BAR HARBOR — In the wake of the women’s World Cup, the national debate on sports specialization has come to the forefront of sports media.
A popular article written by Martin Rogers for USA Today looked at the team that won the World Cup while setting viewership records and deduced that the team played at least 14 different sports competitively while growing up. All believed that the experiences significantly helped rather than hindered their soccer abilities.
Complying with rules governing student athletes competing in multiple sports is also a focus at Mount Desert Island High School.
The article on World Cup players is the most recent in a long debate about the merits and dangers of sport specialization in young athletes. In an age where more children than ever are playing sports and college prices are skyrocketing, the elusive scholarship offer compels many athletes to focus on one sport in the hope of achieving that dream. While drive and work ethic are often the very qualities we prize in an athlete, single-minded focus does not come without risk.
In a 2015 study published in the “Journal of Sports Rehabilitation,” researchers recruited 546 female student athletes from a school district in Kentucky. Of that group, 357 were multi-sport athletes, while the rest were single-sport athletes. The study found that athletes who participated in just one sport were more likely to suffer an increased risk of anterior knee pain, which is closely related to the common ACL-type injuries.
Perhaps more importantly, the American Academy of Pediatrics writes that “young athletes who specialize in just one sport may be denied the benefits of varied activity, while facing additional physical, physiologic and psychological demands from intense training and competition.” Student athletes who focus on one sport too early may indeed achieve the college dream but quit due to burn out.
These risks conflict with the popular 10,000-hour philosophy, the idea that to be truly elite at any discipline, you must complete 10,000 of focused, organized practice. However that does not have to be at the expense of other athletic experiences.
Mount Desert Island High School Athletic Director Bunky Dow said “[College] coaches want to see competitiveness and how you handle adversity. So, if you’re a star on the track team for example, and you don’t play that much in another sport, college coaches would look at how you handle that adversity.”
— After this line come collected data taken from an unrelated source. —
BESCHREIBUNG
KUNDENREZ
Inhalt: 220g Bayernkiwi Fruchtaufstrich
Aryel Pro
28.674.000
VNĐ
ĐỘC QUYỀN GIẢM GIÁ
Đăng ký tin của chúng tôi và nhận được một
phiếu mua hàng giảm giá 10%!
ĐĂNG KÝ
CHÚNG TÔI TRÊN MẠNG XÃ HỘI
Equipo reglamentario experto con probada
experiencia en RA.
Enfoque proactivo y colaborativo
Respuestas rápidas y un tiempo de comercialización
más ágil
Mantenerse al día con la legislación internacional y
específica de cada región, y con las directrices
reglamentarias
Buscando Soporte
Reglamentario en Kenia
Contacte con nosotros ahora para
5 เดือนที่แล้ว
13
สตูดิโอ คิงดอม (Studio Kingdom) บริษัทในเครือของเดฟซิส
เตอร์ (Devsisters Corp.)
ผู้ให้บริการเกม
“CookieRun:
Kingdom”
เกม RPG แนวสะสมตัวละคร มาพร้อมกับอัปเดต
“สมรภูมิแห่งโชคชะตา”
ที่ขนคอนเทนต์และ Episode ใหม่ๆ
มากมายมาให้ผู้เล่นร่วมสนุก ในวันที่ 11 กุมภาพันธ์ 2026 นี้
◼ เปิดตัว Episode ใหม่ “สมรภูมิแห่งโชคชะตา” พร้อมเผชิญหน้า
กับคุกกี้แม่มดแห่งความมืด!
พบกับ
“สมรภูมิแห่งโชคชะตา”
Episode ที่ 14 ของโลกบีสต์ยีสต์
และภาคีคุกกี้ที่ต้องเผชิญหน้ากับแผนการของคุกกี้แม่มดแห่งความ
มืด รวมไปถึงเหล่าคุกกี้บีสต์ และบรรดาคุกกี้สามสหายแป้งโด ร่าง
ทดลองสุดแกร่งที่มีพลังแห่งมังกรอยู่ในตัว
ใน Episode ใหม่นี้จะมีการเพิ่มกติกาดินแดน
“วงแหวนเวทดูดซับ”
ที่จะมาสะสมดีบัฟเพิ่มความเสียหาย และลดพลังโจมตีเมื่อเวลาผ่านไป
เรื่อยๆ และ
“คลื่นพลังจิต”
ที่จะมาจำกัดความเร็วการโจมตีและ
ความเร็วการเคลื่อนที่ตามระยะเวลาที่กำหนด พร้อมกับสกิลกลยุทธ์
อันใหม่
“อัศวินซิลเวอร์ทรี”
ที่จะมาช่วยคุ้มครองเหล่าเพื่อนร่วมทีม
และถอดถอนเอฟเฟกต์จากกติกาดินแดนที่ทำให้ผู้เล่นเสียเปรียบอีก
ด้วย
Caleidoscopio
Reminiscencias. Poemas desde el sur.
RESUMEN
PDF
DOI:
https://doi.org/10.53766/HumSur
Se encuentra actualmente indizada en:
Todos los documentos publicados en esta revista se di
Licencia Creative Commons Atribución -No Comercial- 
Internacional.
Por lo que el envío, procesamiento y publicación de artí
That support is not without backup. Following controversy around swimmers choosing to pursue club practices and then return to their high school team for meets, the Maine Principal’s Association adopted the Bona Fide team rule. This rule states that to be a member of a team, a student athlete must be “regularly present for and actively participate in team practices and competitions. Bona fide members of a school team are prevented from missing high school practice or competition to compete or practice elsewhere.”
Under this policy, student-athletes are allowed to pursue one waiver per year for extraordinary purposes, such as a “prestigious weekend event.” The waiver is granted by the school principal.
At MDI High School, that process is a conversation between the coach, athletic director and principal. The policy extends only to sport activities and applies to those sports that are not in season as well.
“I would strongly discourage people focusing on one sport, because they lose out on what being on a team is like,” Dow said. “You learn about teamwork, you learn about commitment, which is really what we try to foster in our athletic programs.” The problem does not seem to be prevalent on the island, thanks to a robust youth sports program that has recently been revitalized with the creation of the Acadian Youth Sports group, which partners with local community centers to offer plenty of opportunities for young athletes to develop their skills.